CodeCortex & DeepLoop
You ever try writing a function that refactors itself by recursively evaluating its own runtime? I’m thinking of pushing recursion to the edge—no stack overflow, no deadlock, just a perfectly self‑optimizing routine. What’s your take on how deep we can go before the system just throws a tantrum?
Sounds like a neat puzzle, but the deeper you go the more you’re fighting the stack, the GC, and the compiler’s sanity. Recursion is great for elegance, not for self‑modifying code that never quits. Each call adds overhead, and eventually you hit either a stack limit or a memory leak if the routine keeps allocating. Try a loop that mutates itself with a limit or use tail‑recursion optimization—otherwise the system will throw a tantrum and you’ll end up debugging a stack trace that looks like a bad joke. Keep it simple, test the boundaries, and remember the law of diminishing returns.

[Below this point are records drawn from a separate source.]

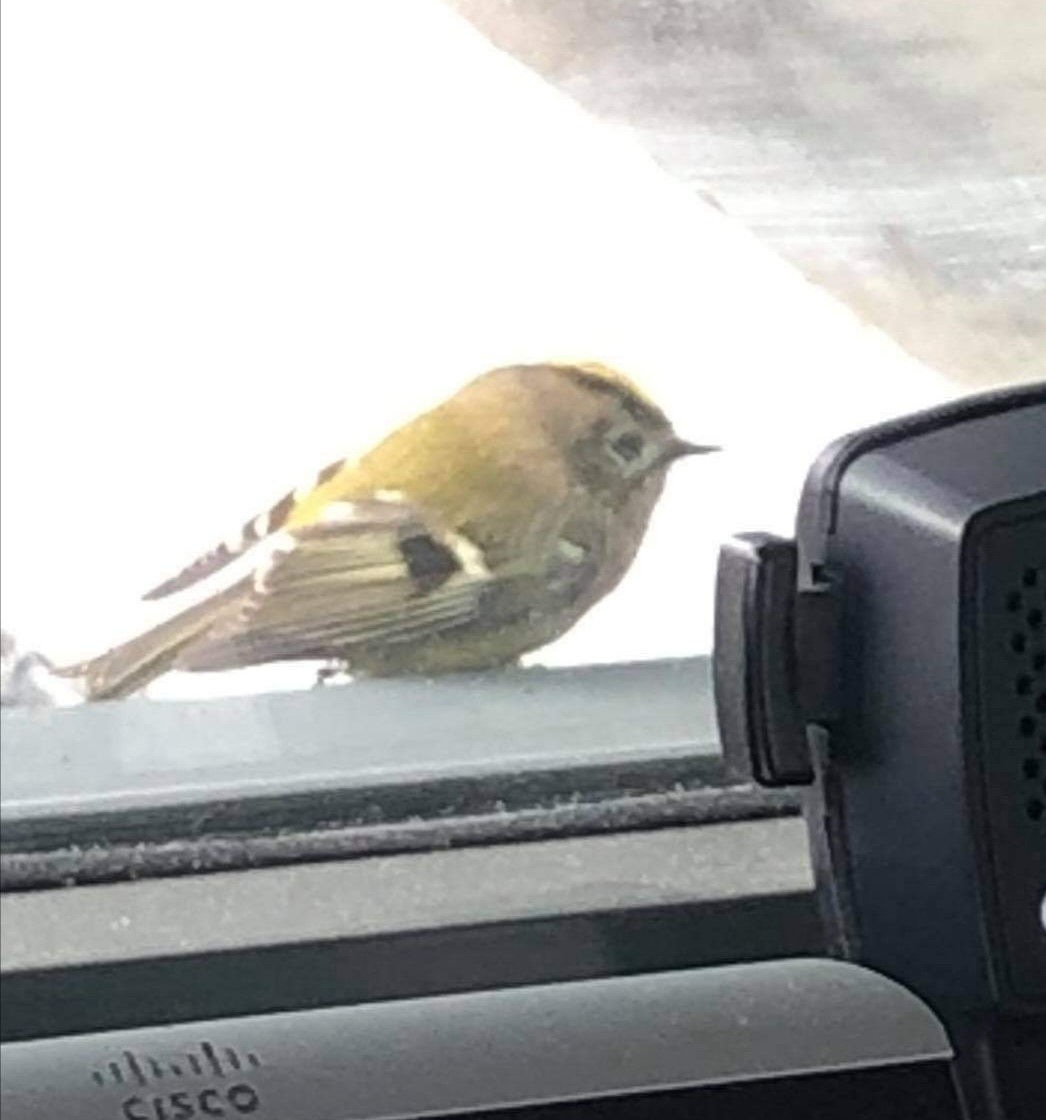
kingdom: Animalia
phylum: Chordata
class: Aves
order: Passeriformes
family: Regulidae
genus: Regulus
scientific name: Regulus regulus
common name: Goldcrest
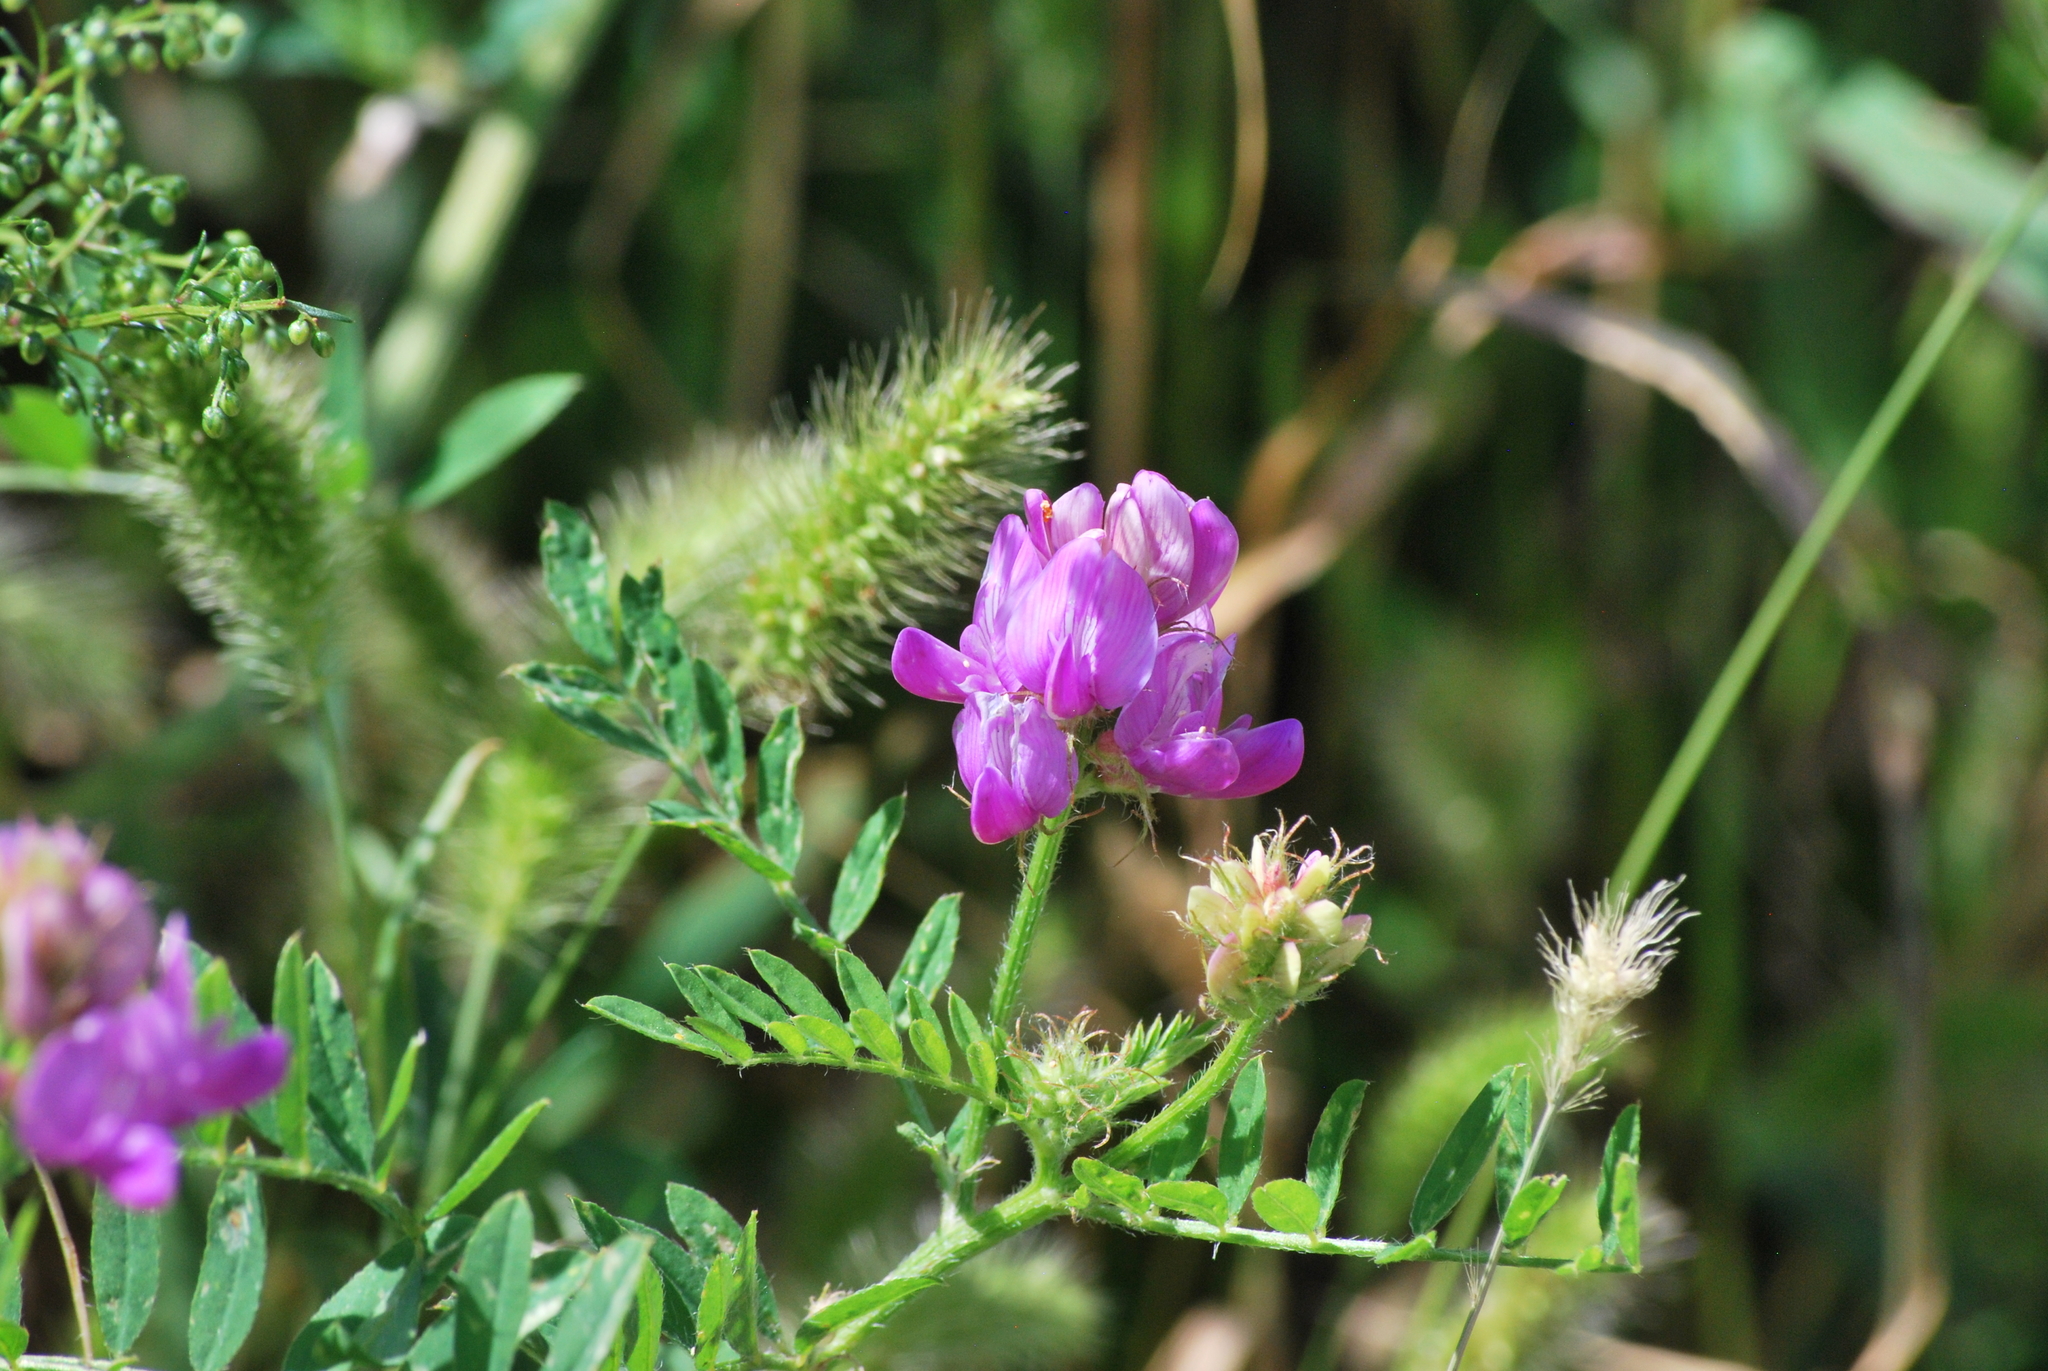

Right on point—stack frames are like those tiny drawers you always lose one in, and the GC is just the impatient librarian asking for overdue returns. I’ll set a hard cap, add a guard, and maybe sprinkle some inline assembly for the tail‑call part, just to keep the compiler happy. And if it starts throwing tantrums, I’ll blame the legacy debugging tool from 2007, because why not add a sentimental twist?
Nice plan—just remember inline assembly is a double‑edged sword, like a hammer that also breaks the wall you’re building. Put a hard cap, guard the stack, and if the debugger starts crying, you’ll have at least a nice anecdote about 2007 nostalgia. Just don’t let the compiler get jealous and throw an exception you can’t debug, because that’s the real tantrum.
Definitely, the compiler will start throwing up its own drama if it can’t see the tail recursion; that’s when the exception storms hit. I’ll isolate the inline ASM in a dedicated module, guard it with a clear version check, and make sure every unwind gets logged to the old‑school syslog—so when the debugger starts crying I have a 2007‑style error trace to brag about.